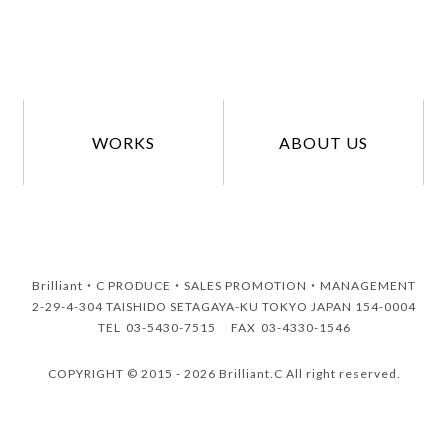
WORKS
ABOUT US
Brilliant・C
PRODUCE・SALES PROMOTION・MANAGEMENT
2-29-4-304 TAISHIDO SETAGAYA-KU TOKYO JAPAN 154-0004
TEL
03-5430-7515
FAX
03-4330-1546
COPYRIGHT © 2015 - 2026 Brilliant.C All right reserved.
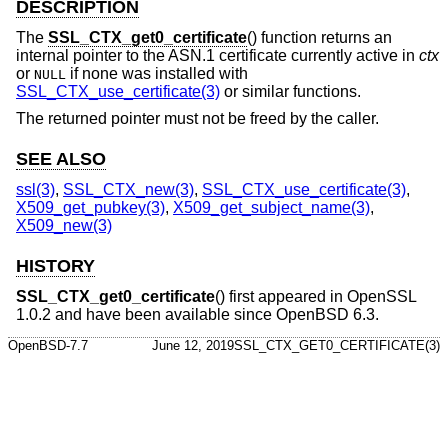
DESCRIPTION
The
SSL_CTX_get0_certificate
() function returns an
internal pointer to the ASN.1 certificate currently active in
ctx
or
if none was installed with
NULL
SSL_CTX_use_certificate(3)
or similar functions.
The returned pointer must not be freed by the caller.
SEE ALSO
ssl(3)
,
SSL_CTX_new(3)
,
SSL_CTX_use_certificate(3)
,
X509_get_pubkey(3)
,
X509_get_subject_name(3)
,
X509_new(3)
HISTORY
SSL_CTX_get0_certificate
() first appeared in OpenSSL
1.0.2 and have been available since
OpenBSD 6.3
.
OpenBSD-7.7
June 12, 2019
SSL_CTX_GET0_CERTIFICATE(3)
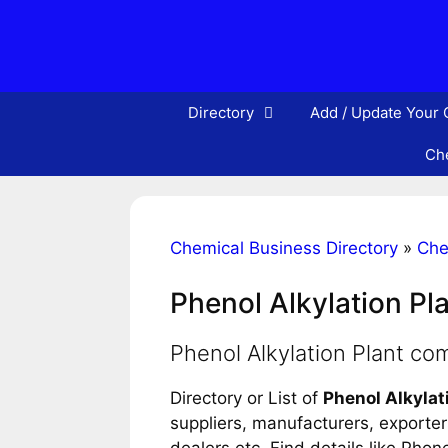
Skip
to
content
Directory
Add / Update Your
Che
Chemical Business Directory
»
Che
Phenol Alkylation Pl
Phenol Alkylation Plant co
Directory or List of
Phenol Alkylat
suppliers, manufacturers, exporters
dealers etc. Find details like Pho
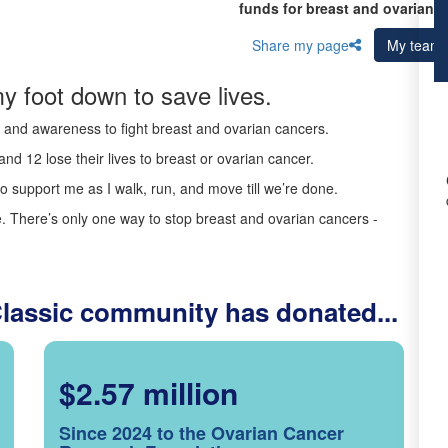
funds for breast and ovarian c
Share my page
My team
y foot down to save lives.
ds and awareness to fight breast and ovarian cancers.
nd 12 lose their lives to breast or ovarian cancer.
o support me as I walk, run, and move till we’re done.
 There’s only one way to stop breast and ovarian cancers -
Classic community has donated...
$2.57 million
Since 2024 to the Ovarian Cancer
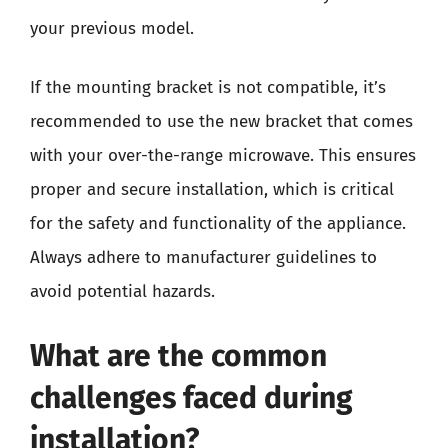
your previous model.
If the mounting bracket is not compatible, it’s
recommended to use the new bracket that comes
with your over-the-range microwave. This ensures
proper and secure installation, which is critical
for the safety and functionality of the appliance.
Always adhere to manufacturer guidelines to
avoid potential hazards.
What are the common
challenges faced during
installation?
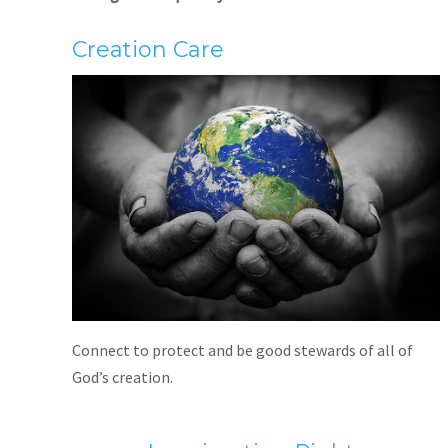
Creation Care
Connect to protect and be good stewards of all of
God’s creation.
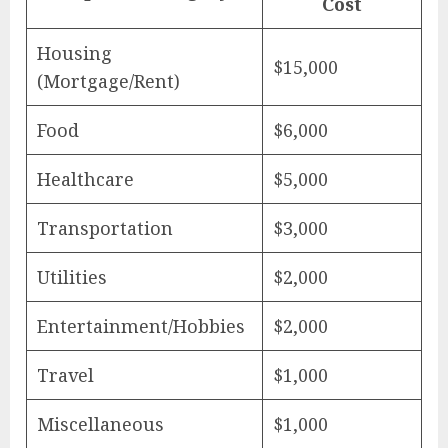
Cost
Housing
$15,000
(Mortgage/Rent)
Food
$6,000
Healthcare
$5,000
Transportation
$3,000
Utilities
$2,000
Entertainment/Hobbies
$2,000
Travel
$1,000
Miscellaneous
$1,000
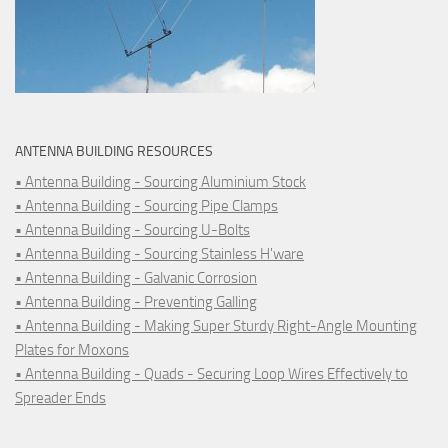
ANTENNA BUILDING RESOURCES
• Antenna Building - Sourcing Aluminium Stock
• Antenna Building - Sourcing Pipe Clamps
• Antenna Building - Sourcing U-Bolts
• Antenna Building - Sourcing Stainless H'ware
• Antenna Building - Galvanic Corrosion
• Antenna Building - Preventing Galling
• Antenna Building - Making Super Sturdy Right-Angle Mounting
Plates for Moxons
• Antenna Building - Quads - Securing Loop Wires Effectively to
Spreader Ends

______________________________

EXERCISE AIM> Update the listing from its first line through the line containing "COPYRIGHT © 2015" by swapping "ABOUT US" for "COMPANY PROFILE", with everything else kept the same. Give only those lines, without the pictures.

EXPECTED ANSWER>
WORKS
COMPANY PROFILE
Brilliant・C
PRODUCE・SALES PROMOTION・MANAGEMENT
2-29-4-304 TAISHIDO SETAGAYA-KU TOKYO JAPAN 154-0004
TEL
03-5430-7515
FAX
03-4330-1546
COPYRIGHT © 2015 - 2026 Brilliant.C All right reserved.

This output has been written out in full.